Perhaps he did see someone. Or Richard insisted someone was there. Maybe he pointed, and Keller ventured forward, walking gingerly, peering into the water from a safe distance away.

But why had Richard left him behind?

As crazed as he was, I doubt Richard would deliberately leave Keller stranded on the ice—his intentions were good, and, according to Kate, his biggest enemy had always been himself. And maybe that was it—maybe he was still, at that moment, trying to prove himself a hero. To redeem himself for everything he thought he’d done wrong on this trip, to make up for every argument he’d had with his wife.

We know that two Australis passengers were found alone in a Zodiac—We were stranded on the ice; we would’ve been goners. But after he got us in the boat, he wouldn’t take us to shore. Said he had to keep looking for someone—and this is when I think things took a turn.
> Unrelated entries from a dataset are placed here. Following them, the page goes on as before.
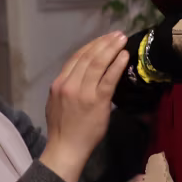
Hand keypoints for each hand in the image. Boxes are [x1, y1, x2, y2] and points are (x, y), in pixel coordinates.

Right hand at [40, 32, 128, 181]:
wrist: (66, 148)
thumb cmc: (63, 128)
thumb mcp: (56, 102)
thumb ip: (67, 86)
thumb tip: (80, 74)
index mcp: (59, 83)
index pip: (76, 58)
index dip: (91, 45)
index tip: (102, 39)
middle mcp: (69, 84)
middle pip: (88, 56)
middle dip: (104, 42)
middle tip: (116, 34)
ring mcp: (83, 92)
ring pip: (98, 63)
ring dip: (111, 48)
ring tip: (122, 39)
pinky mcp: (98, 101)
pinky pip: (109, 78)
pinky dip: (117, 65)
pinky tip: (124, 56)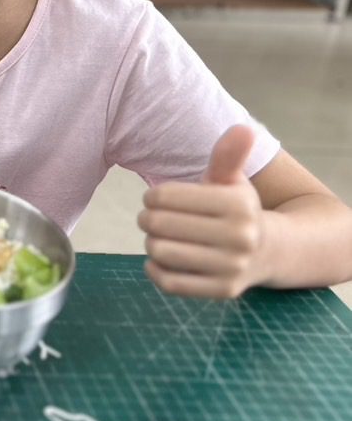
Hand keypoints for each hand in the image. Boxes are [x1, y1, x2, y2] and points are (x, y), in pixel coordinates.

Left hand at [138, 125, 265, 298]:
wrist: (272, 251)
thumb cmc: (237, 210)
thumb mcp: (233, 180)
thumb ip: (229, 156)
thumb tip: (242, 129)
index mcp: (238, 204)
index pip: (163, 197)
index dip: (152, 197)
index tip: (157, 199)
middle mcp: (240, 237)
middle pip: (157, 225)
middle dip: (148, 220)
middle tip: (154, 220)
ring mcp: (232, 267)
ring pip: (160, 253)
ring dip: (152, 244)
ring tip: (159, 238)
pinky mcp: (222, 291)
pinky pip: (170, 283)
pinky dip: (155, 270)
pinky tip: (160, 260)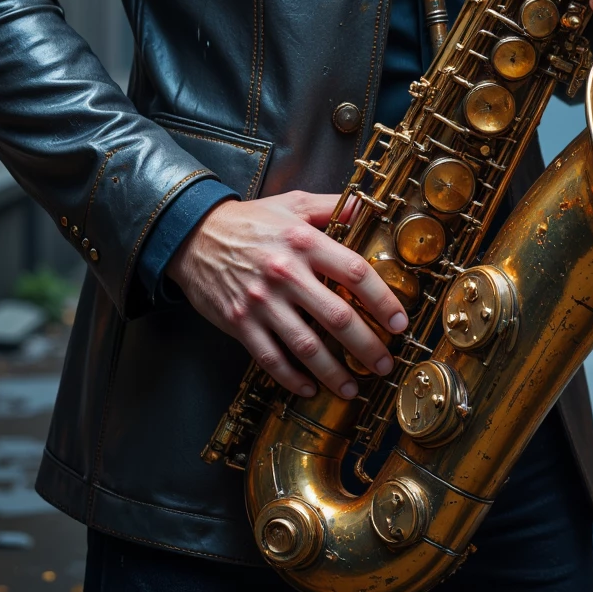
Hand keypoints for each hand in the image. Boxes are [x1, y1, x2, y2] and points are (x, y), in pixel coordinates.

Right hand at [166, 191, 407, 400]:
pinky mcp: (240, 323)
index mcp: (304, 241)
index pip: (354, 272)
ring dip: (334, 373)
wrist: (194, 235)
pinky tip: (309, 389)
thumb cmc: (250, 220)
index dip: (382, 300)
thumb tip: (367, 208)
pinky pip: (271, 359)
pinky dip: (292, 379)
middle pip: (337, 317)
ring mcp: (261, 302)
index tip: (398, 322)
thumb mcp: (293, 202)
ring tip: (353, 387)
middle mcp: (286, 273)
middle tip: (385, 364)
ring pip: (306, 347)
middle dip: (367, 346)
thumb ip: (332, 206)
Richard had heard them somehow—two women, calling for help. At first he shook it off, knowing he had to wait for Keller, or thinking it was just the wind, the sounds of birds overhead—but soon he realized that they were human voices, and he turned to see their small figures through the fog, waving their arms, shouting at him.
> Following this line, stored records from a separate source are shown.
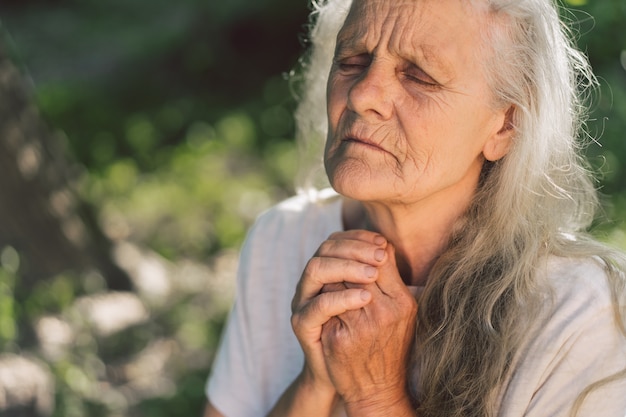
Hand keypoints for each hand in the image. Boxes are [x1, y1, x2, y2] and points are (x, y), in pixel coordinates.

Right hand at [290, 230, 387, 393]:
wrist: (350, 379)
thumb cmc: (367, 337)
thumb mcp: (376, 303)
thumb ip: (381, 279)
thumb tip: (399, 253)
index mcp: (328, 271)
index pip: (338, 240)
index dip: (360, 237)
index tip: (384, 242)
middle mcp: (312, 281)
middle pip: (326, 248)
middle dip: (355, 248)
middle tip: (380, 255)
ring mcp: (303, 300)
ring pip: (316, 269)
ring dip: (346, 267)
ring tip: (372, 273)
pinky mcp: (301, 323)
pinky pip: (318, 305)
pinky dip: (341, 298)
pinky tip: (364, 298)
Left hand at [321, 239, 417, 413]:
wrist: (378, 389)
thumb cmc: (391, 345)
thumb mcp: (404, 313)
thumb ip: (394, 280)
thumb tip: (382, 244)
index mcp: (402, 302)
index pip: (381, 258)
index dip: (366, 247)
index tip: (359, 248)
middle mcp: (383, 312)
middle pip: (357, 267)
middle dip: (346, 256)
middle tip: (340, 253)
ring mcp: (360, 326)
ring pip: (337, 282)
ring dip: (332, 273)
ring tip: (330, 270)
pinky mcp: (338, 338)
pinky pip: (325, 305)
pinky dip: (323, 294)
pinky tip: (322, 291)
Richard would yell out to Keller, who by then was too far away to hear—and, having heard the desperation in their voices, would decide to save the women, then return for Keller.

He would start up the Zodiac, but it would prove far more difficult to pilot than he’d anticipated. It changes direction easily, and he would have trouble keeping his arm steady. With each bump into a wedge of ice, he would lose his balance, each time taking another precious few seconds to regain it.
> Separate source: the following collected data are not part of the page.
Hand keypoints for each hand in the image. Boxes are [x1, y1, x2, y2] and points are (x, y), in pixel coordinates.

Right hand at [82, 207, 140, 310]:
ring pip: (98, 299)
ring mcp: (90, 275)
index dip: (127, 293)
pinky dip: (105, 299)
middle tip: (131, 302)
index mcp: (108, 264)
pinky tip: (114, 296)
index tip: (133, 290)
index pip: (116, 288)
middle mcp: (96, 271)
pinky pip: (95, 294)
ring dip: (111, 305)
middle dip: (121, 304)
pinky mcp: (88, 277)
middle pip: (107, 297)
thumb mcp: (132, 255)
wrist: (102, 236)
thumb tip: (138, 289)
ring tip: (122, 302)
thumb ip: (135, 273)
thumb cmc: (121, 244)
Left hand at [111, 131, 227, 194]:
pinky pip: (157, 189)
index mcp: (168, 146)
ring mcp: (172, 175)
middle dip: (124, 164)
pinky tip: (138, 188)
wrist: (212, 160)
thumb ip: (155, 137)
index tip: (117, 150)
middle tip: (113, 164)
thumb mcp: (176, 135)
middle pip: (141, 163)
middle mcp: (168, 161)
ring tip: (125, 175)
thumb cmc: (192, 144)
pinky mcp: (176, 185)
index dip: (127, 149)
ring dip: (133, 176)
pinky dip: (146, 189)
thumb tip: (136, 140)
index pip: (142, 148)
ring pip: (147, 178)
He would look up to see if he was making progress. He wasn’t. He was driving and driving, and yet these two women didn’t seem any closer. Turning around, he could still see Keller against the white of the ice. Be right back, he would promise. Richard would wish, suddenly, that he hadn’t left him there.

But the two women stranded on the ice would be closer now, closer to him than Keller, and he would see that their floe was teetering dangerously in the wind. He had no choice but to save them first, and then return to Keller.

This we learned from the women: Richard approached the ice floe, slamming into it and struggling to keep the boat adjacent to the edge of the floe. The women managed to scramble into the Zodiac just as the ice began to tumble and crack beneath them. They were cold, shivering uncontrollably. They’d been in a damaged lifeboat that had capsized amid the crushing ice, and they’d been fortunate to have clambered onto ice instead of falling into the water. They’d been separated from the other eight passengers with them. Two, they knew, had managed to climb onto another wedge of ice, but they’d been soaked through and had likely succumbed to hypothermia. The others, they suspected, had probably drowned.

Do you have any blankets? one of them asked.

Richard shook his head, turning the boat around and heading back to where he came from, back to Keller.

Thank God you saw us, the woman said. I don’t know how much more time we had on that ice. Where are you taking us?